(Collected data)

================================

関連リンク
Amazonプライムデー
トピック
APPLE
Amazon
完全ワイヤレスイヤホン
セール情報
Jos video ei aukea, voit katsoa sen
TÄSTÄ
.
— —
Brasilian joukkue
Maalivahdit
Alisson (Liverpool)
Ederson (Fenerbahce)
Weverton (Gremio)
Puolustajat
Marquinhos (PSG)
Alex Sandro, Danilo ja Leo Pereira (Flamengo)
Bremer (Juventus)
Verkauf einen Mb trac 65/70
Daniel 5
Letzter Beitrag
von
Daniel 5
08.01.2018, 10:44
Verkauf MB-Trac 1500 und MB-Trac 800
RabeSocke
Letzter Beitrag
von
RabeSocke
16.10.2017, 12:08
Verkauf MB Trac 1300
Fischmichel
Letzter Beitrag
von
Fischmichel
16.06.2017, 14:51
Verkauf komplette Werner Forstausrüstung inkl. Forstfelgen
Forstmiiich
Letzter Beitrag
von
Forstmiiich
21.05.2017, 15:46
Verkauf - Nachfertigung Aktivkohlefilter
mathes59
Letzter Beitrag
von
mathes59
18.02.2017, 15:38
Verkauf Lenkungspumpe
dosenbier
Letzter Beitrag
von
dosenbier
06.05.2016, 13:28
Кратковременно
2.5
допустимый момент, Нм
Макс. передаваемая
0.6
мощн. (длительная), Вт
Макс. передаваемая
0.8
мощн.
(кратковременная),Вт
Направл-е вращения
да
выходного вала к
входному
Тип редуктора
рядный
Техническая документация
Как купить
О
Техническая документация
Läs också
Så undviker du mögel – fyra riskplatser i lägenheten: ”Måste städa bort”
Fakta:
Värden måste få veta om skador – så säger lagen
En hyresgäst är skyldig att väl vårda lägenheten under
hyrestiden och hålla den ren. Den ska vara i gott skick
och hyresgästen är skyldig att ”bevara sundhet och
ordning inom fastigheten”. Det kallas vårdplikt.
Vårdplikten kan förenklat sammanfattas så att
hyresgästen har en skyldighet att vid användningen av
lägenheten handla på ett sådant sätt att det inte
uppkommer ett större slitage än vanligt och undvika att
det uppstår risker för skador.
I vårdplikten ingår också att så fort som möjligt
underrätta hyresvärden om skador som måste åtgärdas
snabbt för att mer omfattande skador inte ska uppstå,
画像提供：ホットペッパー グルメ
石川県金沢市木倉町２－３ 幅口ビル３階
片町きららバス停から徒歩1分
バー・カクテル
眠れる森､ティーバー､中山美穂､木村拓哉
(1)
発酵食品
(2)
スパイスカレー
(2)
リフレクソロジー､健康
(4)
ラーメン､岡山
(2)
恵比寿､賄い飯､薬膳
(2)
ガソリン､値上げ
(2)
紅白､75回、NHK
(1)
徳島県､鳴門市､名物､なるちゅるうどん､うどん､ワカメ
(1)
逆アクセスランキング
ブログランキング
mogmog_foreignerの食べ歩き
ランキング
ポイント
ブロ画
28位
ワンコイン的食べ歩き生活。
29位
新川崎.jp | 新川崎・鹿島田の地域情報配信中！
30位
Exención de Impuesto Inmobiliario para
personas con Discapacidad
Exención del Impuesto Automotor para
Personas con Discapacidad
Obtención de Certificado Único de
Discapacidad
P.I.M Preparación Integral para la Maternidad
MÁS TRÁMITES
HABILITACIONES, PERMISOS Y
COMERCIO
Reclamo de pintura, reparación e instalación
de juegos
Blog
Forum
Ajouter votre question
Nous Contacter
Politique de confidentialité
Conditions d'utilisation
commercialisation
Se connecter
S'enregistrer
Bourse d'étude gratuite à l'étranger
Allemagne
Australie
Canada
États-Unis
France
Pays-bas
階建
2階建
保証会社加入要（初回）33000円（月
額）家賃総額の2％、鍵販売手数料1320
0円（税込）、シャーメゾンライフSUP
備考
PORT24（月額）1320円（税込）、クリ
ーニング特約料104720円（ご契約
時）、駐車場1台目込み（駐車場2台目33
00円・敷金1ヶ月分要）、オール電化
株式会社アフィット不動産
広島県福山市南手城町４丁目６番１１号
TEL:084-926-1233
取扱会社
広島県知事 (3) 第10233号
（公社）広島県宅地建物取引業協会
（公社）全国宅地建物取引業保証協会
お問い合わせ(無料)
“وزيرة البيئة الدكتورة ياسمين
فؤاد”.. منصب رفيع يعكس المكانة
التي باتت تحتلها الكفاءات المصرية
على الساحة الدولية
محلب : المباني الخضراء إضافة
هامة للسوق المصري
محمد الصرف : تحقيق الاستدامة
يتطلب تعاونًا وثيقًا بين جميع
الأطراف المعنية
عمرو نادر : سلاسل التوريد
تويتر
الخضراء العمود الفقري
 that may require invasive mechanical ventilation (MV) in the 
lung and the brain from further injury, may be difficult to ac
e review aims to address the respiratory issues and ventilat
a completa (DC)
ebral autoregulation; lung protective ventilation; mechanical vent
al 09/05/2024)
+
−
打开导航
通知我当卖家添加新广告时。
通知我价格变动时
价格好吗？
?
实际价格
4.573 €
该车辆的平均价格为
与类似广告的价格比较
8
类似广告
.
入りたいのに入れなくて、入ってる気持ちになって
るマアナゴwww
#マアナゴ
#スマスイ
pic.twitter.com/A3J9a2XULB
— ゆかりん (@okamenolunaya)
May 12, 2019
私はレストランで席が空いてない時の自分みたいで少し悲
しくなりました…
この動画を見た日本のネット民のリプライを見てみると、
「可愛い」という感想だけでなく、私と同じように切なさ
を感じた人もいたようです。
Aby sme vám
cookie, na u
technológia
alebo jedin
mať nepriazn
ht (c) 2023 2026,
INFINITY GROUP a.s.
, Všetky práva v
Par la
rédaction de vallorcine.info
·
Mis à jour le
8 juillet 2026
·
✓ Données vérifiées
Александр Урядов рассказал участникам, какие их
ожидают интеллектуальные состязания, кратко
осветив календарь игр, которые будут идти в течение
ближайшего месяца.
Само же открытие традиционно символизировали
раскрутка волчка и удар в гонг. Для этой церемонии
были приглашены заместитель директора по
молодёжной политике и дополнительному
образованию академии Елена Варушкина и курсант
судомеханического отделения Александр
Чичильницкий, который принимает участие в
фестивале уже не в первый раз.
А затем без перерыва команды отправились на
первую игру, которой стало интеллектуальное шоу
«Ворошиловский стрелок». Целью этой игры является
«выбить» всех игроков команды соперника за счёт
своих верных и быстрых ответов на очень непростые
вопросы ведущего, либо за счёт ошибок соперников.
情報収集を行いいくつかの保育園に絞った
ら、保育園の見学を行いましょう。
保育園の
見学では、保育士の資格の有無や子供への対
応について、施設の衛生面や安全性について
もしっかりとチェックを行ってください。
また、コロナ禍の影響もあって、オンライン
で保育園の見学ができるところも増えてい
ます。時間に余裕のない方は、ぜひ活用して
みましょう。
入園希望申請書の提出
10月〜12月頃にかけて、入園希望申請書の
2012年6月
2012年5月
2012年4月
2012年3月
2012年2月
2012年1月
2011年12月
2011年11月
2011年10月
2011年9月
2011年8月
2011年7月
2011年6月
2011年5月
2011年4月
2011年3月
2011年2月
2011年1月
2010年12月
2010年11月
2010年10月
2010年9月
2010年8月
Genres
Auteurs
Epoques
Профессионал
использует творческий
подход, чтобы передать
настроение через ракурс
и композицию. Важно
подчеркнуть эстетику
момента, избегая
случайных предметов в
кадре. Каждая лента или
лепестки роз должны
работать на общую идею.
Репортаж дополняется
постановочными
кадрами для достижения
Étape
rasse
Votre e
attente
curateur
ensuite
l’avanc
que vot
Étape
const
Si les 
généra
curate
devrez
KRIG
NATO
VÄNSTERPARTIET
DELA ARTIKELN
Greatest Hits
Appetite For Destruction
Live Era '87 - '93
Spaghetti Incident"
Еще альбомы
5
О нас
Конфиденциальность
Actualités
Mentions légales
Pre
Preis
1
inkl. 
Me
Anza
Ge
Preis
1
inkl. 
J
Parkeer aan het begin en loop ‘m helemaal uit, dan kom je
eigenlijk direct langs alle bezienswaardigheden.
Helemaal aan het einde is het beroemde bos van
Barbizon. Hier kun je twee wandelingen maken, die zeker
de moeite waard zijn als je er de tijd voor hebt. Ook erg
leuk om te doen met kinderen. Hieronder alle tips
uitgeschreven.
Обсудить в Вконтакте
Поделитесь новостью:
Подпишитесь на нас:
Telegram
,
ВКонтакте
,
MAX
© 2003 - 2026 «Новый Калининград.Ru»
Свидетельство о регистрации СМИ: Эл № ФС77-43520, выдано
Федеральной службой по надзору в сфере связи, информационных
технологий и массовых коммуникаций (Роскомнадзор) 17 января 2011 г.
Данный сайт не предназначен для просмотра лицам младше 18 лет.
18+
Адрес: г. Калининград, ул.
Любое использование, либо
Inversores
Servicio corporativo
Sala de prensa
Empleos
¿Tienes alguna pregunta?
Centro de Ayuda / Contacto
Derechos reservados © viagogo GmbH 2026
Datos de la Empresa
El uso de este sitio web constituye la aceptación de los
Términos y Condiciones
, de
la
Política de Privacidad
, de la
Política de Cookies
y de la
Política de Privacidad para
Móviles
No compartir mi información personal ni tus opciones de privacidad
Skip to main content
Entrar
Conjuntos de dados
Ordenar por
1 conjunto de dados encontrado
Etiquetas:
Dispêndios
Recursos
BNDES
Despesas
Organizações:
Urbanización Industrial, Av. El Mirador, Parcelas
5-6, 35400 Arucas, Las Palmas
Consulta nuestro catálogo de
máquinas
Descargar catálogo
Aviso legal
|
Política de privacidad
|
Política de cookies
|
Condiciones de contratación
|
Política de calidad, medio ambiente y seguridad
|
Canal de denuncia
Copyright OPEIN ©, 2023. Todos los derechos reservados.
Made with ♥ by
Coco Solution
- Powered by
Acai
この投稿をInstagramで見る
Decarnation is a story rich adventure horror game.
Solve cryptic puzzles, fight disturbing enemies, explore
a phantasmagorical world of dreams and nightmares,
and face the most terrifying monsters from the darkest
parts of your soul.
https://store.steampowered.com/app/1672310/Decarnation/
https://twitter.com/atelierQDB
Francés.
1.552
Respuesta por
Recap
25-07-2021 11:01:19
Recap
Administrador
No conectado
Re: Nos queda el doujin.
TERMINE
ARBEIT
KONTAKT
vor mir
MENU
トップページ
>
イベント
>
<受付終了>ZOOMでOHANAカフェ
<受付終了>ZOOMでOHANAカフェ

================================

#### Goal of the exercise
Format the entries from their start through the line containing "En hyresgäst är" as a JSON list of strings, one per line, with blank lines left out.

#### Task solution
[
  "関連リンク",
  "Amazonプライムデー",
  "トピック",
  "APPLE",
  "Amazon",
  "完全ワイヤレスイヤホン",
  "セール情報",
  "Jos video ei aukea, voit katsoa sen",
  "TÄSTÄ",
  ".",
  "— —",
  "Brasilian joukkue",
  "Maalivahdit",
  "Alisson (Liverpool)",
  "Ederson (Fenerbahce)",
  "Weverton (Gremio)",
  "Puolustajat",
  "Marquinhos (PSG)",
  "Alex Sandro, Danilo ja Leo Pereira (Flamengo)",
  "Bremer (Juventus)",
  "Verkauf einen Mb trac 65/70",
  "Daniel 5",
  "Letzter Beitrag",
  "von",
  "Daniel 5",
  "08.01.2018, 10:44",
  "Verkauf MB-Trac 1500 und MB-Trac 800",
  "RabeSocke",
  "Letzter Beitrag",
  "von",
  "RabeSocke",
  "16.10.2017, 12:08",
  "Verkauf MB Trac 1300",
  "Fischmichel",
  "Letzter Beitrag",
  "von",
  "Fischmichel",
  "16.06.2017, 14:51",
  "Verkauf komplette Werner Forstausrüstung inkl. Forstfelgen",
  "Forstmiiich",
  "Letzter Beitrag",
  "von",
  "Forstmiiich",
  "21.05.2017, 15:46",
  "Verkauf - Nachfertigung Aktivkohlefilter",
  "mathes59",
  "Letzter Beitrag",
  "von",
  "mathes59",
  "18.02.2017, 15:38",
  "Verkauf Lenkungspumpe",
  "dosenbier",
  "Letzter Beitrag",
  "von",
  "dosenbier",
  "06.05.2016, 13:28",
  "Кратковременно",
  "2.5",
  "допустимый момент, Нм",
  "Макс. передаваемая",
  "0.6",
  "мощн. (длительная), Вт",
  "Макс. передаваемая",
  "0.8",
  "мощн.",
  "(кратковременная),Вт",
  "Направл-е вращения",
  "да",
  "выходного вала к",
  "входному",
  "Тип редуктора",
  "рядный",
  "Техническая документация",
  "Как купить",
  "О",
  "Техническая документация",
  "Läs också",
  "Så undviker du mögel – fyra riskplatser i lägenheten: ”Måste städa bort”",
  "Fakta:",
  "Värden måste få veta om skador – så säger lagen",
  "En hyresgäst är skyldig att väl vårda lägenheten under"
]